# [Problem details]
Please transcribe the data below in full, word for word, without the images.

# [Information given]
%%
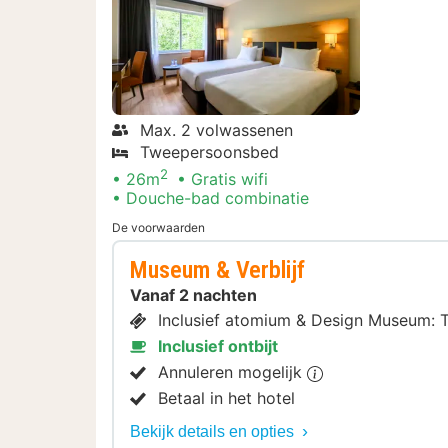
Max. 2 volwassenen
Tweepersoonsbed
2
26m
Gratis wifi
Douche-bad combinatie
De voorwaarden
Museum & Verblijf
Vanaf 2 nachten
Inclusief atomium & Design Museum: 
Inclusief ontbijt
Annuleren mogelijk
Betaal in het hotel
Bekijk details en opties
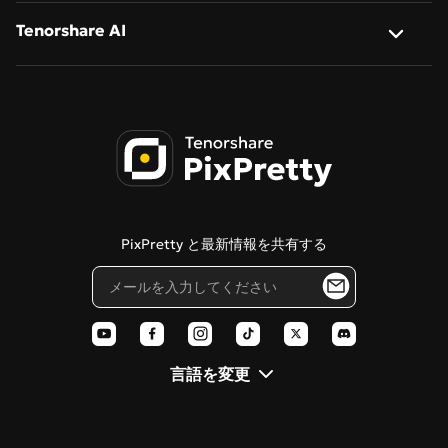
ジブリ風 AI スタイル
バッチ画像リネーム
私たちについて
Tenorshare AI
Qwen-Image-2.0
AI カートゥーン生成
バッチ画像変換
お問い合わせ
Qwen-Image-2.0-Pro
Tenorshare AI バイパス
写真をサイバーパンク風に変換
AI ポートレートレタッチ
プライバシーポリシー
Tenorshare AI 画像検出器
画像をスケッチ化
利用規約
PDNob オンラインエディター
ちびキャラ作成
クッキーポリシー
Tenorshare AI Diagrimo
ステンシル作成
PixPretty と最新情報を共有する
ブログ
ピクサー風フィルター
AI ポラロイド
言語を変更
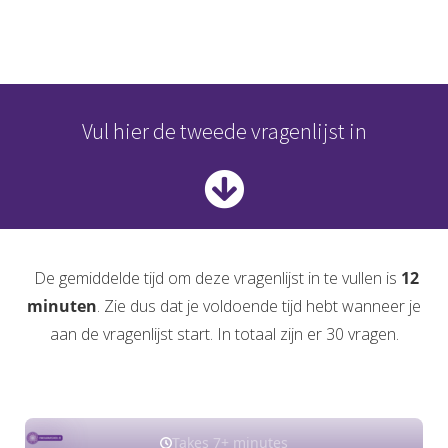
Vul hier de tweede vragenlijst in
De gemiddelde tijd om deze vragenlijst in te vullen is
12
minuten
. Zie dus dat je voldoende tijd hebt wanneer je
aan de vragenlijst start. In totaal zijn er 30 vragen.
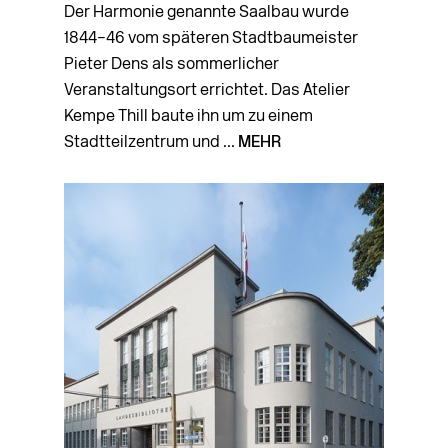
Der Harmonie genannte Saalbau wurde
1844–46 vom späteren Stadtbaumeister
Pieter Dens als sommerlicher
Veranstaltungsort errichtet. Das Atelier
Kempe Thill baute ihn um zu einem
Stadtteilzentrum und ...
MEHR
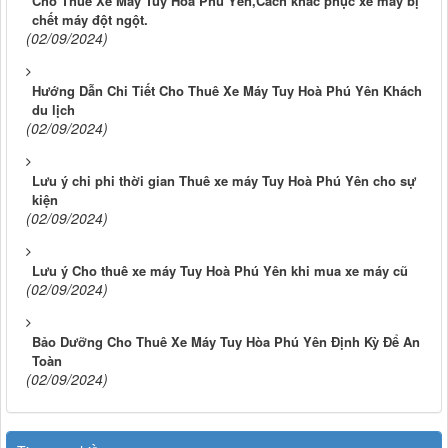
Cho Thuê Xe Máy Tuy Hoà Phú Yên,Cách khắc phục xe máy bị
chết máy đột ngột.
(02/09/2024)
Hướng Dẫn Chi Tiết Cho Thuê Xe Máy Tuy Hoà Phú Yên Khách
du lịch
(02/09/2024)
Lưu ý chi phi thời gian Thuê xe máy Tuy Hoà Phú Yên cho sự
kiện
(02/09/2024)
Lưu ý Cho thuê xe máy Tuy Hoà Phú Yên khi mua xe máy cũ
(02/09/2024)
Bảo Dưỡng Cho Thuê Xe Máy Tuy Hòa Phú Yên Định Kỳ Để An
Toàn
(02/09/2024)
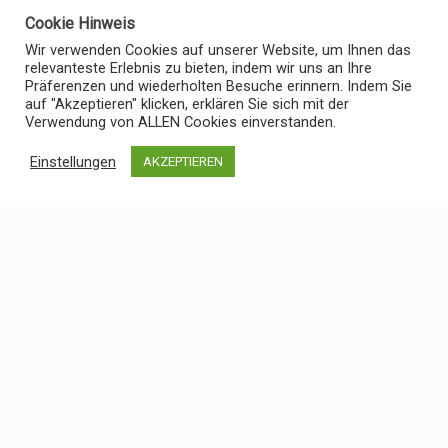
Cookie Hinweis
Wir verwenden Cookies auf unserer Website, um Ihnen das
relevanteste Erlebnis zu bieten, indem wir uns an Ihre
Präferenzen und wiederholten Besuche erinnern. Indem Sie
auf "Akzeptieren" klicken, erklären Sie sich mit der
Verwendung von ALLEN Cookies einverstanden.
Einstellungen
AKZEPTIEREN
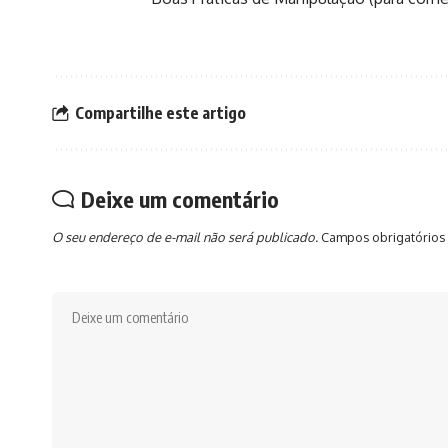
Compartilhe este artigo
Deixe um comentário
O seu endereço de e-mail não será publicado.
Campos obrigatórios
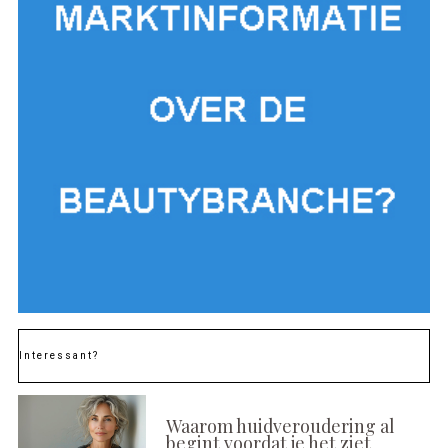
Interessant?
Waarom huidveroudering al
begint voordat je het ziet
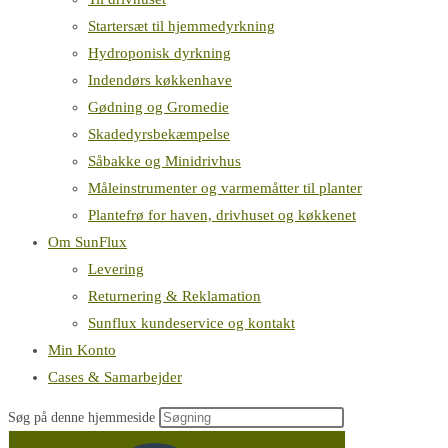
Startersæt til hjemmedyrkning
Hydroponisk dyrkning
Indendørs køkkenhave
Gødning og Gromedie
Skadedyrsbekæmpelse
Såbakke og Minidrivhus
Måleinstrumenter og varmemåtter til planter
Plantefrø for haven, drivhuset og køkkenet
Om SunFlux
Levering
Returnering & Reklamation
Sunflux kundeservice og kontakt
Min Konto
Cases & Samarbejder
Søg på denne hjemmeside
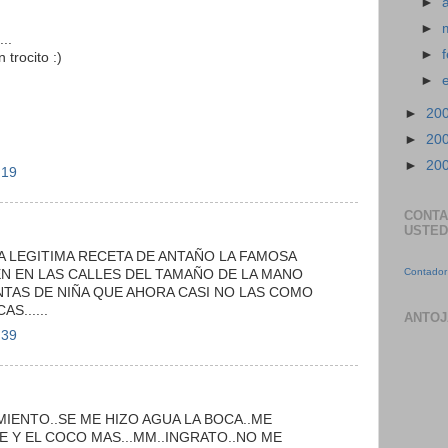
►
►
..
►
trocito :)
►
►
20
►
20
►
20
:19
CONTA
USTED
 LEGITIMA RECETA DE ANTAÑO LA FAMOSA
Contador 
N EN LAS CALLES DEL TAMAÑO DE LA MANO
TAS DE NIÑA QUE AHORA CASI NO LAS COMO
S......
ANTOJ
:39
MIENTO..SE ME HIZO AGUA LA BOCA..ME
 Y EL COCO MAS...MM..INGRATO..NO ME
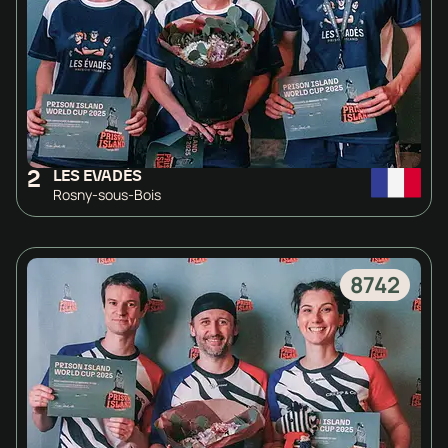
2
LES EVADÉS
Rosny-sous-Bois
8742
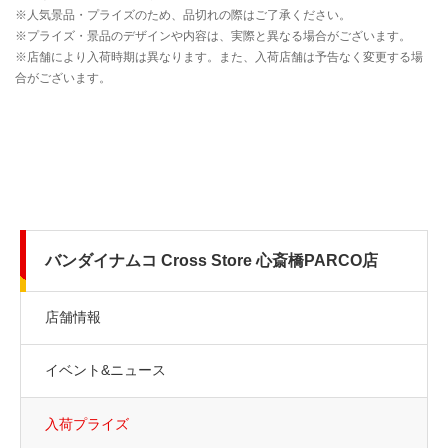
バンダイナムコ Cross Store 心斎橋PARCO店
店舗情報
イベント&ニュース
入荷プライズ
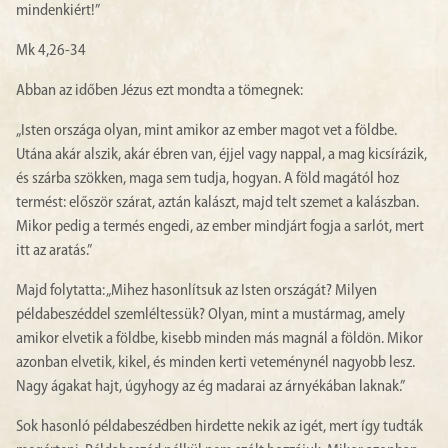
mindenkiért!”
Mk 4,26-34
Abban az időben Jézus ezt mondta a tömegnek:
„Isten országa olyan, mint amikor az ember magot vet a földbe.
Utána akár alszik, akár ébren van, éjjel vagy nappal, a mag kicsírázik,
és szárba szökken, maga sem tudja, hogyan. A föld magától hoz
termést: először szárat, aztán kalászt, majd telt szemet a kalászban.
Mikor pedig a termés engedi, az ember mindjárt fogja a sarlót, mert
itt az aratás.”
Majd folytatta: „Mihez hasonlítsuk az Isten országát? Milyen
példabeszéddel szemléltessük? Olyan, mint a mustármag, amely
amikor elvetik a földbe, kisebb minden más magnál a földön. Mikor
azonban elvetik, kikel, és minden kerti veteménynél nagyobb lesz.
Nagy ágakat hajt, úgyhogy az ég madarai az árnyékában laknak.”
Sok hasonló példabeszédben hirdette nekik az igét, mert így tudták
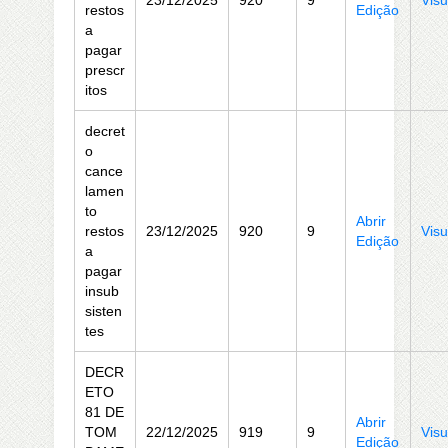
23/12/2025
920
9
Visu
restos
Edição
a
pagar
prescr
itos
decret
o
cance
lamen
to
Abrir
restos
23/12/2025
920
9
Visu
Edição
a
pagar
insub
sisten
tes
DECR
ETO
81 DE
Abrir
TOM
22/12/2025
919
9
Visu
Edição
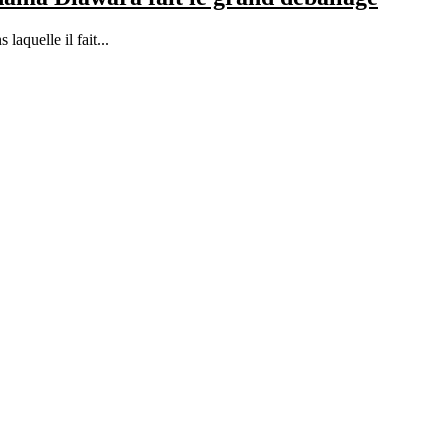
aquelle il fait...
%%
# [Response below]
Max. 2 volwassenen
Tweepersoonsbed
2
26m
Gratis wifi
Douche-bad combinatie
De voorwaarden
Museum & Verblijf
Vanaf 2 nachten
Inclusief atomium & Design Museum: 
Inclusief ontbijt
Annuleren mogelijk
Betaal in het hotel
Bekijk details en opties
ジブリ風 AI スタイル
バッチ画像リネーム
私たちについて
Tenorshare AI
Qwen-Image-2.0
AI カートゥーン生成
バッチ画像変換
お問い合わせ
Qwen-Image-2.0-Pro
Tenorshare AI バイパス
写真をサイバーパンク風に変換
AI ポートレートレタッチ
プライバシーポリシー
Tenorshare AI 画像検出器
画像をスケッチ化
利用規約
PDNob オンラインエディター
ちびキャラ作成
クッキーポリシー
Tenorshare AI Diagrimo
ステンシル作成
PixPretty と最新情報を共有する
ブログ
ピクサー風フィルター
AI ポラロイド
言語を変更
Vul hier de tweede vragenlijst in
De gemiddelde tijd om deze vragenlijst in te vullen is
12
minuten
. Zie dus dat je voldoende tijd hebt wanneer je
aan de vragenlijst start. In totaal zijn er 30 vragen.
Der Harmonie genannte Saalbau wurde
1844–46 vom späteren Stadtbaumeister
Pieter Dens als sommerlicher
Veranstaltungsort errichtet. Das Atelier
Kempe Thill baute ihn um zu einem
Stadtteilzentrum und ...
MEHR
Cho Thuê Xe Máy Tuy Hoà Phú Yên,Cách khắc phục xe máy bị
chết máy đột ngột.
(02/09/2024)
Hướng Dẫn Chi Tiết Cho Thuê Xe Máy Tuy Hoà Phú Yên Khách
du lịch
(02/09/2024)
Lưu ý chi phi thời gian Thuê xe máy Tuy Hoà Phú Yên cho sự
kiện
(02/09/2024)
Lưu ý Cho thuê xe máy Tuy Hoà Phú Yên khi mua xe máy cũ
(02/09/2024)
Bảo Dưỡng Cho Thuê Xe Máy Tuy Hòa Phú Yên Định Kỳ Để An
Toàn
(02/09/2024)
Cookie Hinweis
Wir verwenden Cookies auf unserer Website, um Ihnen das
relevanteste Erlebnis zu bieten, indem wir uns an Ihre
Präferenzen und wiederholten Besuche erinnern. Indem Sie
auf "Akzeptieren" klicken, erklären Sie sich mit der
Verwendung von ALLEN Cookies einverstanden.
Einstellungen
AKZEPTIEREN
Compartilhe este artigo
Deixe um comentário
O seu endereço de e-mail não será publicado.
Campos obrigatórios
Interessant?
Waarom huidveroudering al
begint voordat je het ziet
Startersæt til hjemmedyrkning
Hydroponisk dyrkning
Indendørs køkkenhave
Gødning og Gromedie
Skadedyrsbekæmpelse
Såbakke og Minidrivhus
Måleinstrumenter og varmemåtter til planter
Plantefrø for haven, drivhuset og køkkenet
Om SunFlux
Levering
Returnering & Reklamation
Sunflux kundeservice og kontakt
Min Konto
Cases & Samarbejder
Søg på denne hjemmeside
►
►
..
►
trocito :)
►
►
20
►
20
►
20
:19
CONTA
USTED
 LEGITIMA RECETA DE ANTAÑO LA FAMOSA
Contador 
N EN LAS CALLES DEL TAMAÑO DE LA MANO
TAS DE NIÑA QUE AHORA CASI NO LAS COMO
S......
ANTOJ
:39
MIENTO..SE ME HIZO AGUA LA BOCA..ME
 Y EL COCO MAS...MM..INGRATO..NO ME
2
LES EVADÉS
Rosny-sous-Bois
8742
バンダイナムコ Cross Store 心斎橋PARCO店
店舗情報
イベント&ニュース
入荷プライズ
mindenkiért!”
Mk 4,26-34
Abban az időben Jézus ezt mondta a tömegnek:
„Isten országa olyan, mint amikor az ember magot vet a földbe.
Utána akár alszik, akár ébren van, éjjel vagy nappal, a mag kicsírázik,
és szárba szökken, maga sem tudja, hogyan. A föld magától hoz
termést: először szárat, aztán kalászt, majd telt szemet a kalászban.
Mikor pedig a termés engedi, az ember mindjárt fogja a sarlót, mert
itt az aratás.”
Majd folytatta: „Mihez hasonlítsuk az Isten országát? Milyen
példabeszéddel szemléltessük? Olyan, mint a mustármag, amely
amikor elvetik a földbe, kisebb minden más magnál a földön. Mikor
azonban elvetik, kikel, és minden kerti veteménynél nagyobb lesz.
Nagy ágakat hajt, úgyhogy az ég madarai az árnyékában laknak.”
Sok hasonló példabeszédben hirdette nekik az igét, mert így tudták
23/12/2025
920
9
Visu
restos
Edição
a
pagar
prescr
itos
decret
o
cance
lamen
to
Abrir
restos
23/12/2025
920
9
Visu
Edição
a
pagar
insub
sisten
tes
DECR
ETO
81 DE
Abrir
TOM
22/12/2025
919
9
Visu
Edição
aquelle il fait...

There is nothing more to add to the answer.